*Problem*
Your output should be the lines from the one with "Der generelle Instrumental-Sound" through the end of the entries below, set down word for word and nothing else.
======== Dataset records
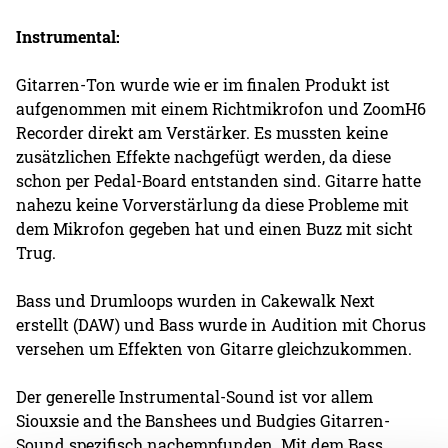
Instrumental:
Gitarren-Ton wurde wie er im finalen Produkt ist
aufgenommen mit einem Richtmikrofon und ZoomH6
Recorder direkt am Verstärker. Es mussten keine
zusätzlichen Effekte nachgefügt werden, da diese
schon per Pedal-Board entstanden sind. Gitarre hatte
nahezu keine Vorverstärlung da diese Probleme mit
dem Mikrofon gegeben hat und einen Buzz mit sicht
Trug.
Bass und Drumloops wurden in Cakewalk Next
erstellt (DAW) und Bass wurde in Audition mit Chorus
versehen um Effekten von Gitarre gleichzukommen.
Der generelle Instrumental-Sound ist vor allem
Siouxsie and the Banshees und Budgies Gitarren-
Sound spezifisch nachempfunden. Mit dem Bass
================
*Answer to this problem*
Der generelle Instrumental-Sound ist vor allem
Siouxsie and the Banshees und Budgies Gitarren-
Sound spezifisch nachempfunden. Mit dem Bass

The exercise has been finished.